Esta bruma insensata by Enrique Vila-Matas

Esta bruma insensata by Enrique Vila-Matas

autor:Enrique Vila-Matas [Vila-Matas, Enrique]
La lengua: spa
Format: epub
Tags: Novela, Drama
editor: ePubLibre
publicado: 2019-04-01T16:00:00+00:00


18

Cuando se olvidó de los marcianos y volvió a hablarme de seres terrestres, lo hizo de sus mejores amigos, todos —recalcó con orgullo— nacidos en Cadaqués. Citó una gran cantidad de nombres, Ferragut entre ellos. A algunos, le dije, los conocía y a otros —la gran mayoría— nada. Es lógico que no los conozcas a todos, viviendo como vives ahí aislado junto al viento, dijo. Me reí. No te rías tanto, dijo, los dos hermanos salisteis con tendencia a vivir aislados, tú más que él, aunque has tenido la elegancia, al menos, de no desaparecer, por eso me caes mejor.

A mí Vergés, hablando de aquel modo de mi hermano —después de todo, Rainer era mi hermano—, no me caía precisamente muy bien. Le miré con un exceso de atención, y lo hice de forma muy deliberada, buscando confirmar que en realidad él, a pesar de su envergadura física, era lo más parecido que había en el mundo a un pequeño, tonto, desamparado suspiro. Lo confirmé. Es más, visto de perfil, era como un gorrión no acabado de hacer, como uno de esos animales incompletos que, según él, pintaba Dalí.

Tu hermano, cuando era joven, insistió Vergés —como si leyera mi mente y replicara lo que estaba pensando de él—, era muy bruto y cargante y dio mucho el coñazo a todo Cadaqués, nadie le podía soportar, decía ser hippie, pero la cocaína, tanto como sus exhibiciones de mediocridad y marihuana, acabaron con la paciencia de muchos.
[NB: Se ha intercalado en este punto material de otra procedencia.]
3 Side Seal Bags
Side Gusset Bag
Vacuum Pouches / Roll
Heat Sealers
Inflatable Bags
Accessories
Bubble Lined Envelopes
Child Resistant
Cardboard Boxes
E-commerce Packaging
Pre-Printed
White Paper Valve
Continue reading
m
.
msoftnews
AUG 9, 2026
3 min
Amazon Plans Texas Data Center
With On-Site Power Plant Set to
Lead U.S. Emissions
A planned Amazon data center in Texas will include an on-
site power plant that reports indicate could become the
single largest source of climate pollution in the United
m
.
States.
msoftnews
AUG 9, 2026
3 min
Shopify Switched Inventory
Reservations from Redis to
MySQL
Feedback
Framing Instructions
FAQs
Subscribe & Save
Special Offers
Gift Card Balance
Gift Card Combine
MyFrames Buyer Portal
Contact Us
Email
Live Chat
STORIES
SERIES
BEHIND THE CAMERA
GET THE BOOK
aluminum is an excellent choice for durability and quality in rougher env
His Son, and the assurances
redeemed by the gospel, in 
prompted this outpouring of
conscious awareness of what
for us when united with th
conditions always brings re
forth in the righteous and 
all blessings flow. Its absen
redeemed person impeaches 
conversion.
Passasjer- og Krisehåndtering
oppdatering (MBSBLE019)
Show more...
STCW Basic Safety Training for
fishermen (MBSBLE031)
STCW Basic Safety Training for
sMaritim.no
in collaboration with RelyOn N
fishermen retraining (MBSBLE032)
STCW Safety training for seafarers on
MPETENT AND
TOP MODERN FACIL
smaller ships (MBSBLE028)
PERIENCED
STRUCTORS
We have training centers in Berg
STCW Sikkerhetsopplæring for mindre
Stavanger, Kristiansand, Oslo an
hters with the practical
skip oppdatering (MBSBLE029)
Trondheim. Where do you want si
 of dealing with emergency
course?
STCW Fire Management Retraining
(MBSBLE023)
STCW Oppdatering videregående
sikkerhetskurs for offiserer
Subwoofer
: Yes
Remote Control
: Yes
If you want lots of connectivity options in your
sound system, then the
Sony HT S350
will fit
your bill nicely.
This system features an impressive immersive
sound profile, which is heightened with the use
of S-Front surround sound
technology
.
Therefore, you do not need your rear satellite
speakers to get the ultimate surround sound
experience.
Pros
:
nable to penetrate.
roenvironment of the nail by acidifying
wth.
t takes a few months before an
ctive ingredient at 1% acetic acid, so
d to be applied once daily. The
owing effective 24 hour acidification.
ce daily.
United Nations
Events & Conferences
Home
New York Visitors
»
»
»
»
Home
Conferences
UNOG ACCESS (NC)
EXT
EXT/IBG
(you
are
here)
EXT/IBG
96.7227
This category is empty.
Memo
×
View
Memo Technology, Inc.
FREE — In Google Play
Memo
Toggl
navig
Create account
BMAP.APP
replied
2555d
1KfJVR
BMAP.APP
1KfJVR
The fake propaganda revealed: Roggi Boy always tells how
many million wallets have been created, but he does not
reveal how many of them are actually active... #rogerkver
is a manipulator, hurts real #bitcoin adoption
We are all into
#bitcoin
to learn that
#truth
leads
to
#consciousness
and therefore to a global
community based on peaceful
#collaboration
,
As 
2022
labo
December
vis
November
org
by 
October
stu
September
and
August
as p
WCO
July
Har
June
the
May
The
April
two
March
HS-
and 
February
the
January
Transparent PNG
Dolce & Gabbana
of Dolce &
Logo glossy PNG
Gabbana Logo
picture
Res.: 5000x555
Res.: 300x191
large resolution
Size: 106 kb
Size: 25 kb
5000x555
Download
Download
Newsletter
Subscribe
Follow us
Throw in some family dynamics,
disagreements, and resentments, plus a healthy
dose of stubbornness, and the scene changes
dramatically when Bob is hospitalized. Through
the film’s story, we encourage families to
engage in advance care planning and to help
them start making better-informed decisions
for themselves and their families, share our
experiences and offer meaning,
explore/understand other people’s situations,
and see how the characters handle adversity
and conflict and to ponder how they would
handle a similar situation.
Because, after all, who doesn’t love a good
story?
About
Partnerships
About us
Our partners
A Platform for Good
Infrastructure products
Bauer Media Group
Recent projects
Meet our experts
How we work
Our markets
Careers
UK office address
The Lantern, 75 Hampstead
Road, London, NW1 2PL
Nada más decirme esto, empezó a crecer en mí la sofocante sensación de que apenas avanzábamos con el coche y que si nos movíamos lo hacíamos en un espacio cada vez más privado de aire, cada vez más cerrado. No me atrevía a preguntarle si no estaba notando una tendencia a la inmovilidad en nuestro vehículo porque sabía que aquella sospecha era indemostrable, porque, a fin de cuentas, algo sí nos movíamos; no mucho, pero íbamos hacia delante, aunque como si los dos no fuéramos más que puras «existencias menores», con la cabeza en general siempre encorvada, abriéndonos paso a duras penas por la carretera del infierno.

Así que no dije nada, porque mis palabras me habrían condenado a retrasar aún más mi llegada a Barcelona. Aun así, no pude evitar que me viera como un chiflado. Porque, por ejemplo, debido a que no podía quitarme de la cabeza la sensación de que no íbamos a salir nunca de aquella angosta carretera de curvas, y ya sólo por curiosidad y por ver cómo reaccionaba aquel inesperado lento conductor que era Vergés, pero también para tranquilizarme si, como esperaba, él rebatía mi impresión de no avanzar mucho, le pregunté, medio balbuceando, si no tenía la impresión de que estábamos muertos.

Temí que frenara de nuevo su coche en seco y luego, no sé por qué, pensé que me iba a dar la razón en todo lo que le había dicho, pero no fue así. No empecemos, se limitó a decir. No sabía a qué se refería, pero le comenté que precisamente tenía la impresión de no haber empezado.